**READING TEXT:**
★ ★ ★
What Klänhard would eventually discover, as an adult, deeply unsettled him. The sculpture — “Der Lichtbringer” (which translates into “Bringer of Light”) — was created by the German expressionist, and Nazi sympathizer, Bernhard Hoetger, and installed at the entrance of Böttcherstraße, a street in Bremen’s historical district, in 1936. Perhaps unsurprisingly, there isn’t any public marker denoting its dubious political leanings.
“It was [made] in order to flatter the Nazi party 80 years ago,” Klänhard explains of Hoetger’s tribute (which, ironically, was ultimately labeled “degenerate art” by Hitler before the artist was expelled from the Nazi party). “When World War II was over, people just pretended nothing happened … People don’t want to hear about the initial meaning anymore.“
When it came time to choose the cover art for the Mantar’s latest album of scabbed-over doom-punk and black metal heaviness, The Modern Art of Setting Ablaze, Klänhard and drummer Erinç Sakarya opted to push “Der Lichtbringer” to the forefront, despite its history. Though controversial, the move was made to call attention to society’s general ignorance and apathy, a pair of regrettably relevant traits in today’s current hostile political climate.
“There’s something really bad on the rise at this very moment. Not only in the United States, but also in Europe,” says Klänhard, who currently resides in Gainesville, Florida. “There are a lot of strong fascist parties coming up, and people just close their eyes and ears and pretend nothing’s going on. Or even agree with that shit! When they don’t agree, they just look in another direction because, at this very moment, it’s not against them. And that’s just fucking scary.
To that end, when the album’s cover was revealed, Mantar preemptively addressed any potential criticism that they were sympathetic to the fascist cause that inspired “Der Lichtbringer” in an Instagram post that pictures Klanhard hanging his head in shame in front of Hoetger’s folly. The guitarist’s caption suggests it’s time to confront uncomfortable truths instead of “trying to pretend this period of history and the liability of man to blindly follow any sort of leader is over.”
Speaking on a Skype call between European festival dates, Klänhard further delved into why he and his writing partner are willing to merge Mantar’s “crude music” with problematic fine art in order to address the atrocities of the past and present ages.
★ ★ ★
**INFORMATION SUPPLIED:**
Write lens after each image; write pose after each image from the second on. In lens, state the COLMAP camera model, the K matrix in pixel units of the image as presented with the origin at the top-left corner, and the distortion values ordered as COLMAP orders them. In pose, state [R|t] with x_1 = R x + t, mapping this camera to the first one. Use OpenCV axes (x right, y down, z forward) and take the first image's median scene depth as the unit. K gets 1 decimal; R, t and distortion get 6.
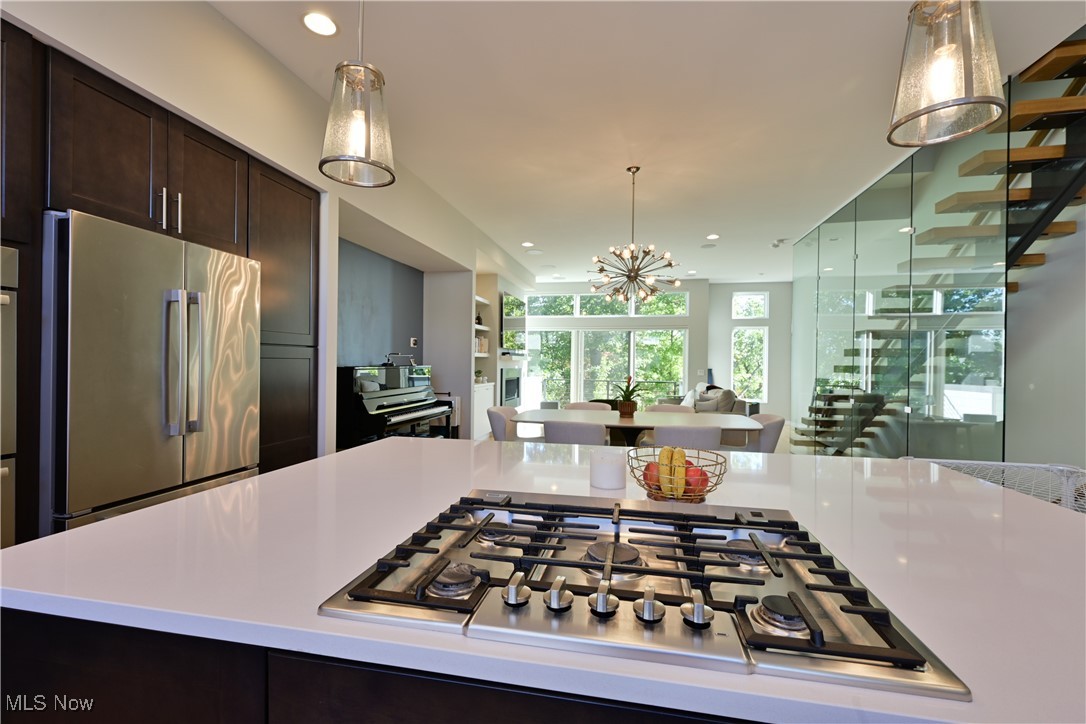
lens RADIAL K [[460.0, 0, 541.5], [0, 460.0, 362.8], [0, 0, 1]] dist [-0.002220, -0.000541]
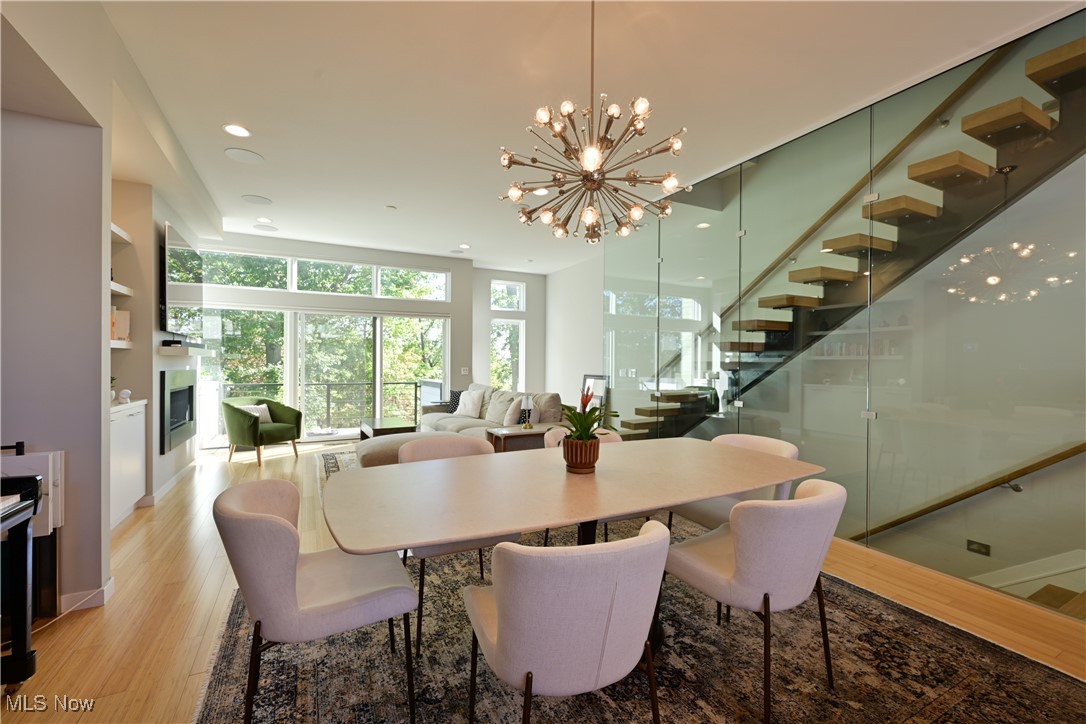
★ ★ ★
**EXERCISE TASKS:**
A. Using the article on Mantar's album cover, answer these questions:
(i) In what year was "Der Lichtbringer" installed at the entrance of Böttcherstraße?
(ii) What is the title of Mantar's latest album?
(iii) Where does Klänhard currently reside?
B. Reproduce word for word the passage of the article on Mantar's album cover between "What Klänhard would" and "dubious political leanings.", inclusive.

**TASK-BY-TASK SOLUTIONS:**
A.
(i) 1936
(ii) The Modern Art of Setting Ablaze
(iii) Gainesville, Florida

B.
What Klänhard would eventually discover, as an adult, deeply unsettled him. The sculpture — “Der Lichtbringer” (which translates into “Bringer of Light”) — was created by the German expressionist, and Nazi sympathizer, Bernhard Hoetger, and installed at the entrance of Böttcherstraße, a street in Bremen’s historical district, in 1936. Perhaps unsurprisingly, there isn’t any public marker denoting its dubious political leanings.